> Work item: Extract from the entries below, exactly as given, only the lines from the line containing "16: (216, 23, 1.87)" to the line containing "37: (12, 246, 0.87)", both lines included.

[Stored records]
=-=-=-=-=

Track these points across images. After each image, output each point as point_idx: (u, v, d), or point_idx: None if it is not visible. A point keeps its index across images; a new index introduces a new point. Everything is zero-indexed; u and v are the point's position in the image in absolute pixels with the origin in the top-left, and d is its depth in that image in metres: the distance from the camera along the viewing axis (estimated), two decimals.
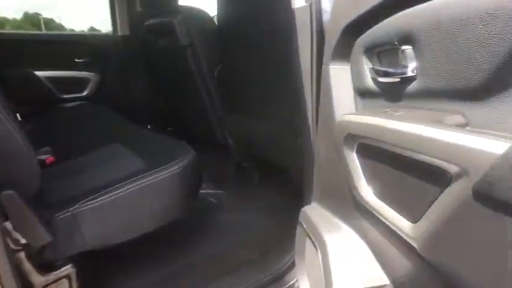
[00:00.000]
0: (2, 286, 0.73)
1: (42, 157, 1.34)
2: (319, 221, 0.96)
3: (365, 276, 0.78)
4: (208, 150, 2.21)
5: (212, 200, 1.80)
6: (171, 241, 1.42)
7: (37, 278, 0.92)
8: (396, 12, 0.65)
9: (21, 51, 2.30)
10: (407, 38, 0.60)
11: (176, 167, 1.14)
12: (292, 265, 1.29)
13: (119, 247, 1.07)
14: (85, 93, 2.56)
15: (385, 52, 0.71)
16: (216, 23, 1.87)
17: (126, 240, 1.07)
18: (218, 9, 1.77)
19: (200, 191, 1.36)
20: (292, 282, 1.26)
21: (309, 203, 1.16)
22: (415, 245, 0.55)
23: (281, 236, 1.41)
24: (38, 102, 2.39)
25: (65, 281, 0.98)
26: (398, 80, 0.65)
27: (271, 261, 1.33)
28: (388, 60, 0.70)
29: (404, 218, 0.58)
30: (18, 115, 1.77)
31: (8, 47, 2.25)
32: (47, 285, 0.95)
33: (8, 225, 0.86)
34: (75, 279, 0.99)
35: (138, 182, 1.07)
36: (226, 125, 1.91)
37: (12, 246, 0.87)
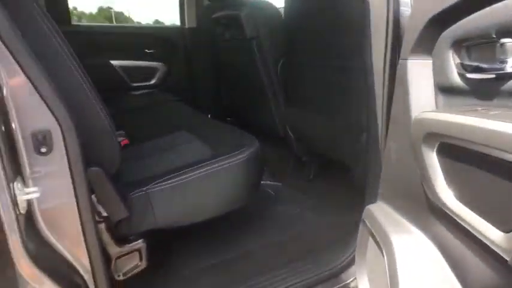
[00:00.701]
0: (88, 251, 0.81)
1: (118, 139, 1.44)
2: (386, 220, 0.92)
3: (436, 285, 0.74)
4: (268, 142, 2.22)
5: (270, 191, 1.81)
6: (230, 227, 1.46)
7: (113, 249, 1.00)
8: (492, 3, 0.60)
9: (99, 42, 2.48)
10: (509, 30, 0.55)
11: (241, 156, 1.17)
12: (349, 264, 1.26)
13: (184, 228, 1.13)
14: (153, 81, 2.70)
15: (476, 46, 0.66)
16: (283, 15, 1.86)
17: (191, 223, 1.12)
18: (286, 1, 1.77)
19: None
20: (349, 281, 1.24)
21: (371, 201, 1.12)
22: (506, 257, 0.51)
23: (339, 232, 1.38)
24: (113, 89, 2.57)
25: (136, 254, 1.05)
26: (493, 76, 0.60)
27: (326, 257, 1.31)
28: (481, 55, 0.65)
29: (494, 226, 0.54)
30: None
31: (89, 38, 2.45)
32: (121, 256, 1.03)
33: (93, 198, 0.94)
34: (145, 253, 1.06)
35: (206, 169, 1.11)
36: (288, 118, 1.91)
37: (96, 217, 0.95)
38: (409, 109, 0.82)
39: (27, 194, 0.68)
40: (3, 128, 0.66)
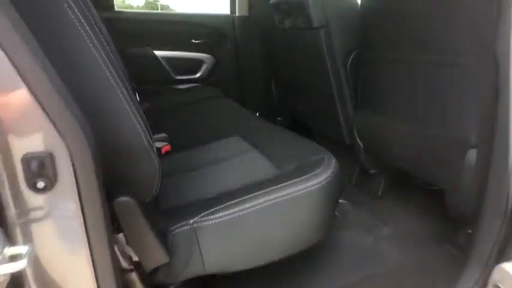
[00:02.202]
0: None
1: (158, 145, 1.17)
2: None
3: None
4: (328, 147, 1.88)
5: (335, 213, 1.48)
6: (288, 266, 1.15)
7: None
8: None
9: (142, 31, 2.24)
10: None
11: (318, 181, 0.84)
12: None
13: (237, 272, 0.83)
14: (198, 75, 2.43)
15: None
16: (359, 1, 1.50)
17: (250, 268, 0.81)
18: None
19: None
20: None
21: (485, 237, 0.78)
22: None
23: (433, 278, 1.03)
24: (155, 82, 2.33)
25: None
26: None
27: None
28: None
29: None
30: (137, 94, 1.69)
31: (131, 26, 2.21)
32: None
33: (121, 238, 0.66)
34: None
35: (273, 196, 0.80)
36: (357, 123, 1.55)
37: (123, 264, 0.67)
38: None
39: (12, 260, 0.40)
40: None
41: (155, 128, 1.51)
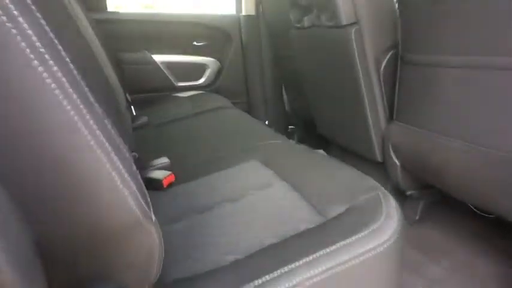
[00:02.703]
0: None
1: (159, 174, 0.91)
2: None
3: None
4: (353, 162, 1.63)
5: None
6: None
7: None
8: None
9: (138, 33, 2.00)
10: None
11: (385, 238, 0.59)
12: None
13: None
14: (201, 81, 2.19)
15: None
16: None
17: None
18: None
19: None
20: None
21: None
22: None
23: None
24: (153, 90, 2.08)
25: None
26: None
27: None
28: None
29: None
30: (132, 108, 1.44)
31: (125, 28, 1.97)
32: None
33: None
34: None
35: (332, 264, 0.54)
36: (392, 137, 1.30)
37: None
38: None
39: None
40: None
41: (155, 148, 1.26)
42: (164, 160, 1.00)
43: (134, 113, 1.44)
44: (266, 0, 2.04)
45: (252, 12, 2.15)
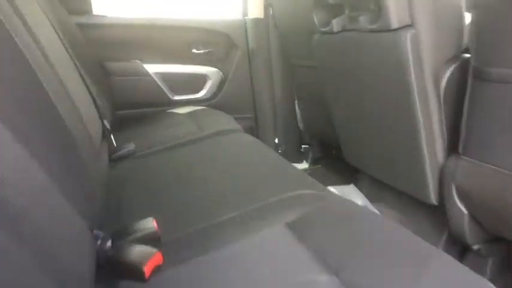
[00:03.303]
0: None
1: (139, 259, 0.59)
2: None
3: None
4: (396, 201, 1.32)
5: None
6: None
7: None
8: None
9: (128, 40, 1.68)
10: None
11: None
12: None
13: None
14: (201, 94, 1.86)
15: None
16: None
17: None
18: None
19: None
20: None
21: None
22: None
23: None
24: (145, 105, 1.76)
25: None
26: None
27: None
28: None
29: None
30: (106, 123, 1.09)
31: (114, 34, 1.64)
32: None
33: None
34: None
35: None
36: (456, 177, 0.98)
37: None
38: None
39: None
40: None
41: (138, 196, 0.92)
42: (149, 223, 0.67)
43: (115, 145, 1.11)
44: (277, 1, 1.72)
45: (260, 15, 1.83)
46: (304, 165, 2.07)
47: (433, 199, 1.08)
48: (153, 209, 0.77)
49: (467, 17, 0.97)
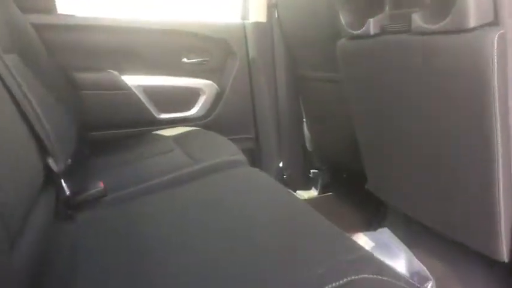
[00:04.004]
0: None
1: None
2: None
3: None
4: (448, 252, 1.02)
5: None
6: None
7: None
8: None
9: (102, 45, 1.37)
10: None
11: None
12: None
13: None
14: (193, 112, 1.57)
15: None
16: None
17: None
18: None
19: None
20: None
21: None
22: None
23: None
24: (124, 125, 1.45)
25: None
26: None
27: None
28: None
29: None
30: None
31: (85, 38, 1.34)
32: None
33: None
34: None
35: None
36: None
37: None
38: None
39: None
40: None
41: (105, 276, 0.60)
42: None
43: (68, 191, 0.80)
44: (284, 2, 1.45)
45: (263, 18, 1.56)
46: (312, 193, 1.79)
47: (504, 256, 0.80)
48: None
49: None
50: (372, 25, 0.86)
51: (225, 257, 0.58)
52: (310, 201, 1.72)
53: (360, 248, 0.58)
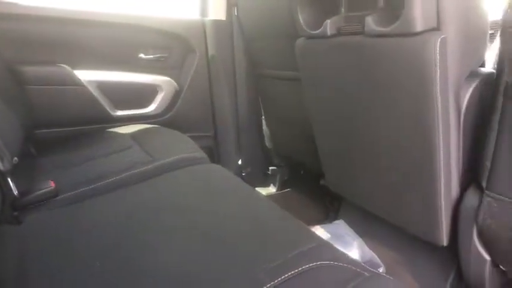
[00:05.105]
0: None
1: None
2: None
3: None
4: (389, 238, 1.10)
5: None
6: None
7: None
8: None
9: (51, 37, 1.29)
10: None
11: None
12: None
13: None
14: (150, 109, 1.52)
15: None
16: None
17: None
18: None
19: None
20: None
21: None
22: None
23: None
24: (77, 122, 1.37)
25: None
26: None
27: None
28: None
29: None
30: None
31: (30, 28, 1.25)
32: None
33: None
34: None
35: None
36: (479, 216, 0.79)
37: None
38: None
39: None
40: None
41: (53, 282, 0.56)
42: None
43: (15, 191, 0.75)
44: (243, 1, 1.46)
45: (222, 16, 1.56)
46: (271, 190, 1.82)
47: (444, 240, 0.88)
48: None
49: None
50: (328, 26, 0.89)
51: (182, 255, 0.58)
52: (268, 198, 1.75)
53: (318, 238, 0.60)
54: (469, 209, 0.82)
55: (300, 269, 0.50)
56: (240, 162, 1.72)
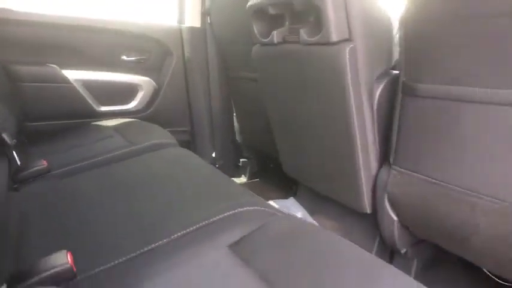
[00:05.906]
0: None
1: None
2: None
3: None
4: (332, 211, 1.31)
5: None
6: None
7: None
8: None
9: (42, 40, 1.47)
10: None
11: None
12: None
13: None
14: (132, 105, 1.71)
15: None
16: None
17: None
18: None
19: None
20: None
21: None
22: None
23: None
24: (65, 116, 1.55)
25: None
26: None
27: None
28: None
29: None
30: (6, 136, 0.89)
31: (23, 32, 1.42)
32: None
33: None
34: None
35: None
36: (388, 186, 1.00)
37: None
38: None
39: None
40: None
41: (51, 232, 0.76)
42: (60, 260, 0.54)
43: (19, 162, 0.93)
44: (216, 10, 1.67)
45: (197, 23, 1.76)
46: (242, 180, 2.02)
47: (367, 208, 1.09)
48: (68, 241, 0.63)
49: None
50: (275, 36, 1.10)
51: (153, 208, 0.77)
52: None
53: (249, 193, 0.81)
54: (382, 181, 1.03)
55: (226, 214, 0.70)
56: (214, 154, 1.92)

=-=-=-=-=

> Answer section:
16: (216, 23, 1.87)
17: (126, 240, 1.07)
18: (218, 9, 1.77)
19: (200, 191, 1.36)
20: (292, 282, 1.26)
21: (309, 203, 1.16)
22: (415, 245, 0.55)
23: (281, 236, 1.41)
24: (38, 102, 2.39)
25: (65, 281, 0.98)
26: (398, 80, 0.65)
27: (271, 261, 1.33)
28: (388, 60, 0.70)
29: (404, 218, 0.58)
30: (18, 115, 1.77)
31: (8, 47, 2.25)
32: (47, 285, 0.95)
33: (8, 225, 0.86)
34: (75, 279, 0.99)
35: (138, 182, 1.07)
36: (226, 125, 1.91)
37: (12, 246, 0.87)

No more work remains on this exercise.